** Given data **
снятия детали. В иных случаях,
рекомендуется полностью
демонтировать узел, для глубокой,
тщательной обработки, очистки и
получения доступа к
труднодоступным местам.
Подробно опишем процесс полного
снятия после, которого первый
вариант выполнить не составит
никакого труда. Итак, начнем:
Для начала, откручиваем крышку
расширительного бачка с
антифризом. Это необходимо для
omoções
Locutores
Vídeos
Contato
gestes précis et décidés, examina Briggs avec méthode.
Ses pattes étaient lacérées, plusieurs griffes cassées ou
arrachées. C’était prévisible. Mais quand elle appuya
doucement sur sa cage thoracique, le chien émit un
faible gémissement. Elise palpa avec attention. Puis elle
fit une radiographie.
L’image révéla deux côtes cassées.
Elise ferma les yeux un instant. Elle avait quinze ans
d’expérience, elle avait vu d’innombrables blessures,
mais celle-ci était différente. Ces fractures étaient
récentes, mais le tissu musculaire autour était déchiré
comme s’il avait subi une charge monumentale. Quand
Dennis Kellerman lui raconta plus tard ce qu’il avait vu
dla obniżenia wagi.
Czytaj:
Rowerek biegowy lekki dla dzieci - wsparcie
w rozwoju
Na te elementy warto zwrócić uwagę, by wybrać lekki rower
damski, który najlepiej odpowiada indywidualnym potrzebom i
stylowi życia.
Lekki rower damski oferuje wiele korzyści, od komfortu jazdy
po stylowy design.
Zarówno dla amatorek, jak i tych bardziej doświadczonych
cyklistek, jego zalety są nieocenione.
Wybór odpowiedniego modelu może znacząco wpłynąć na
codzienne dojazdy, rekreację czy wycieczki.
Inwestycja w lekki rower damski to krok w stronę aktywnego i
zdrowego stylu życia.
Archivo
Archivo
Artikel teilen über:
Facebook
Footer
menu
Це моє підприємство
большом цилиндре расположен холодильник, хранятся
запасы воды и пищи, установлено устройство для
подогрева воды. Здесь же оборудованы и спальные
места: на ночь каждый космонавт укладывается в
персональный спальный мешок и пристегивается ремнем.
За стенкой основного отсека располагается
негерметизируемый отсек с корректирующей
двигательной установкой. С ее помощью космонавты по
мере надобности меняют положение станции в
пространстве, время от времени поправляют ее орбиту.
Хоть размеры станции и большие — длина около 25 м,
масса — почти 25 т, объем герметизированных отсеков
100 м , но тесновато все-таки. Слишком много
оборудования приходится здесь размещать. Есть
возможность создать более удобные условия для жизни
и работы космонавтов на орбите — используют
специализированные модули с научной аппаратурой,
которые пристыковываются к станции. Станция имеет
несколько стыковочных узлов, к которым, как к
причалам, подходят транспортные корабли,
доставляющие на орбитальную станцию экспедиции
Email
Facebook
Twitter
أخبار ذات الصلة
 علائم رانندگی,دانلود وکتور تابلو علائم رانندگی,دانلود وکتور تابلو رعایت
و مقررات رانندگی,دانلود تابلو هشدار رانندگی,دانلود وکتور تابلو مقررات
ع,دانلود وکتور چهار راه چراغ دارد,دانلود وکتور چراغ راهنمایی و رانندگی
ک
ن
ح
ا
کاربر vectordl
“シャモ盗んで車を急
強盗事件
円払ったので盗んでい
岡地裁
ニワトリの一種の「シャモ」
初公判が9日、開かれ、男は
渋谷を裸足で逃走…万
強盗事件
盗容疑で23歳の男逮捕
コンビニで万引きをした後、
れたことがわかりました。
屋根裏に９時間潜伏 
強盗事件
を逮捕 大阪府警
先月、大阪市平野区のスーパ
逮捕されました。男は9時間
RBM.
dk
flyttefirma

** What to do **
Using the records above, report each line with the string "cassées".

** Your solution **
Ses pattes étaient lacérées, plusieurs griffes cassées ou
L’image révéla deux côtes cassées.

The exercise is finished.